Page text ▸
--
2021 Ford Raptor – First Drive
The original Ford Raptor totally disrupted the off-road truck market. Here was a factory-engineered pickup that had 11.2-inches of travel up front, over 13-inches in the rear, 35-inch tires and a locking rear diff. That stuff was bleeding edge factory off-road tech twelve years ago. And the industry inspired others to follow in the Raptor’s capable footsteps. Just look at all the solid factory 4X4s that have come since from the Chevy ZR2 to the Ram TRX. But when it hit the market in 2010, there were no other vehicles that could come close to the Raptor’s off-road performance. We had a chance to ride along in one of the first Raptor prototypes back in ’09 and we were blown away by the capability. We said, “as the desert opens up into a wide wash, our Raptor hits 80 mph and floats over the terrain. That speed would cripple most trucks out here, but the supple suspension takes the beating and feels remarkably stable too.”
Of course, quite a lot has changed with the Raptor since that first one launched. The next-generation truck which came along in 2017 had to be quicker, more capable and better to drive in every terrain. The only casualty was the loss of the V8 powertrain. Still, the 450 hp Ecoboost V6 provided more of everything compared to the outgoing V8—except perhaps for a more pleasing exhaust note. That impressive second-generation truck had improved wheel travel (13-inches up front and 13.9-inches in the rear, an optional Torsen front diff and further cemented the Raptor’s reputation as the world’s best factory high-speed off-road vehicle.
But with competitors on the ground and churning a little dust in the Raptor’s face (T-Rex, we’re looking at you) it was time to upgrade the OG desert runner. And the full redesign couldn’t have come at a better time for Ford. Consumers are positively rabid for off-road vehicles and especially ones at the most capable end of the spectrum. As expected, the new Raptor has been in high demand since it launched last year. And now, we finally have our chance to spend a few days with the beast.
--
Record extracts ▸
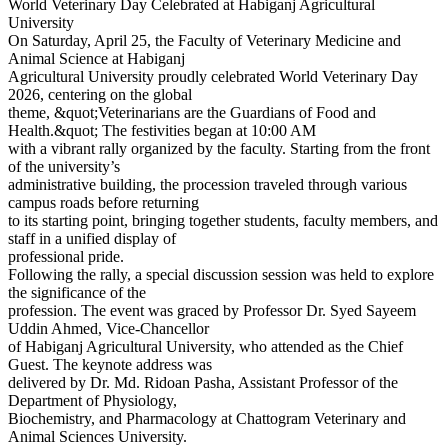
World Veterinary Day Celebrated at Habiganj Agricultural
University
On Saturday, April 25, the Faculty of Veterinary Medicine and
Animal Science at Habiganj
Agricultural University proudly celebrated World Veterinary Day
2026, centering on the global
theme, &quot;Veterinarians are the Guardians of Food and
Health.&quot; The festivities began at 10:00 AM
with a vibrant rally organized by the faculty. Starting from the front
of the university’s
administrative building, the procession traveled through various
campus roads before returning
to its starting point, bringing together students, faculty members, and
staff in a unified display of
professional pride.
Following the rally, a special discussion session was held to explore
the significance of the
profession. The event was graced by Professor Dr. Syed Sayeem
Uddin Ahmed, Vice-Chancellor
of Habiganj Agricultural University, who attended as the Chief
Guest. The keynote address was
delivered by Dr. Md. Ridoan Pasha, Assistant Professor of the
Department of Physiology,
Biochemistry, and Pharmacology at Chattogram Veterinary and
Animal Sciences University.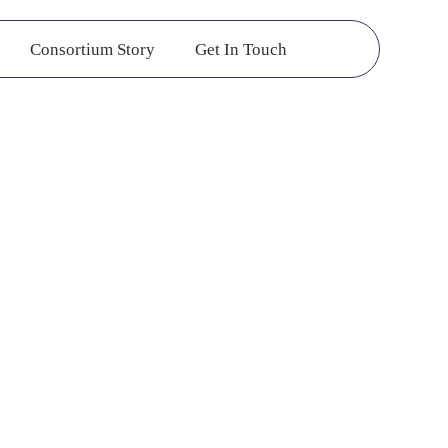
Consortium Story
Get In Touch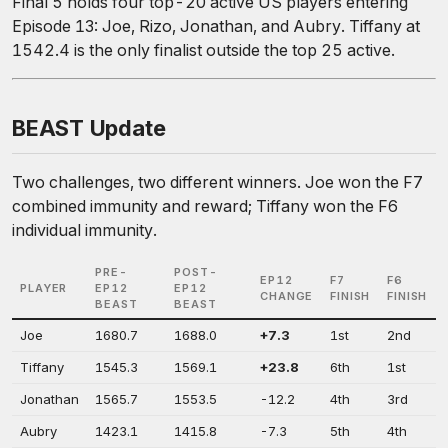
Final 5 holds four top-20 active US players entering
Episode 13: Joe, Rizo, Jonathan, and Aubry. Tiffany at
1542.4 is the only finalist outside the top 25 active.
BEAST Update
Two challenges, two different winners. Joe won the F7
combined immunity and reward; Tiffany won the F6
individual immunity.
PRE-
POST-
EP12
F7
F6
PLAYER
EP12
EP12
CHANGE
FINISH
FINISH
BEAST
BEAST
Joe
1680.7
1688.0
+7.3
1st
2nd
Tiffany
1545.3
1569.1
+23.8
6th
1st
Jonathan
1565.7
1553.5
-12.2
4th
3rd
Aubry
1423.1
1415.8
-7.3
5th
4th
--
Exercise requirements ▸
A - In the Raptor first-drive article, how much horsepower did the second-generation truck's Ecoboost V6 make?
B - Write the next part of the Raptor first-drive article, picking up after its final sentence.
The entries have nothing to do with the Raptor first-drive article.

Answers below ▸
A - 450 hp.

B -
The new Raptor may not have a fire-breathing supercharged V8 like the TRX (yet) but it’s the only pickup that can be optioned from the factory with 37-inch tires. That’s a massive tire for a production truck and we wanted to know how that tire performed in the dirt and on the street. So we borrowed an $82,475 Rapid Red Raptor and spent a week with the rig tackling trails at Hungry Valley SVRA in Gorman, CA and logging some street and highway miles here in LA. Here’s what we found.
The chassis of any Raptor is certainly the focal point. And to create the new Raptor, Ford went deeper and more detailed than any of the past versions. This new one has 15 percent more wheel travel than the first-gen trucks. Up front, there are longer and stronger shock towers than what comes on the normal F-150 as well as new pivot points for the lower control arm. And Ford actually lowered that front differential to allow for boosted wheel travel. Of course the front track is wider than a standard F-150 and Ford beefed up the suspension with new knuckles, control arms, wheel bearings, ball joints and CVs too. The 37-inch tire trucks have specific reinforcements to combat the added stresses. Our truck’s 4.10:1-geared 8.8-inch IFS axle was fitted with the optional Torsen front differential too.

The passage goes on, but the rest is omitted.